" I Want A Good Camera... "

on January 20, 2021
Kodak The title is a phrase I heard regularly in our camera shop. Usually a new customer and generally either a Mum, Dad*, or someone going away in holiday. If it is predictable as a statement, at least it has the advantage of being truthful - there was no pretence to it. The person really did want a camera to take good pictures. Unfortunately, this sometimes had the unspoken postscript..." And it has to do it completely automatically as I don't intend to learn how to operate it." Equally truthful. So the manufacturers put an "auto" setting on every small camera. Sometimes even an "intelligent auto" setting, if they hoped to flatter the buyer.

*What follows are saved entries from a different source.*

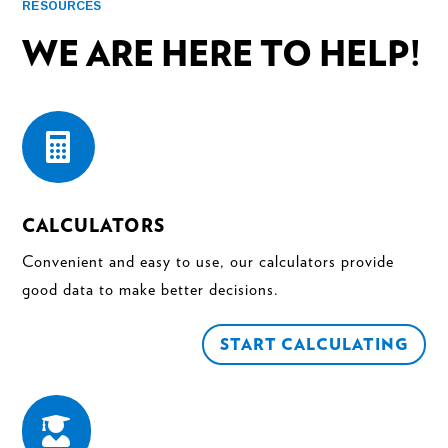
RESOURCES
WE ARE HERE TO HELP!

CALCULATORS
Convenient and easy to use, our calculators provide
good data to make better decisions.
START CALCULATING


And then they crammed in much electronic tomfoolery that ensured that the user could fail. Eye recognition, red face settings. miniature tabletop effects, toy camera and cell phone effects. All of these made available to compete for the Japanese home gadget market and to mess up otherwise good pictures. Make no mistake - I was perfectly satisfied to set the camera to " auto " and point the punter out the portal. They would get 90% success rate with their pictures and the other 10% would be art. I was delighted if they managed to keep their fingers off front of the lens. When they brought home a camera full of images from their trip to Adelaide and successfully transferred them to their laptop before corrupting the card, I declared a holiday and broke out the firewater. You see, I am an old Kodak fan from way back - the sort of fan that appreciated that company's ability to fire its muskets low - realising that most of their customers were riding mental Shetlands. Kodak consumer gear was simplified as much as it could be but it still put the ability to do analog photography into millions of hands. People succeeded. Indeed the ones that shot Kodachrome colour slide film are now the winners as their images have stood the test of time - others have not. Agfa users know what I mean... We won't see them doing it again, but I hope that the other manufacturers will not entirely succumb to the temptation to be more complex than their neighbours. Give the simple people a simple answer to their desires...and simply take the money from their hands. Digital can be easy to do if you keep to the idea of uncomplicated choice. * Dad's are okay. I'm a dad and we can manage a lot of things.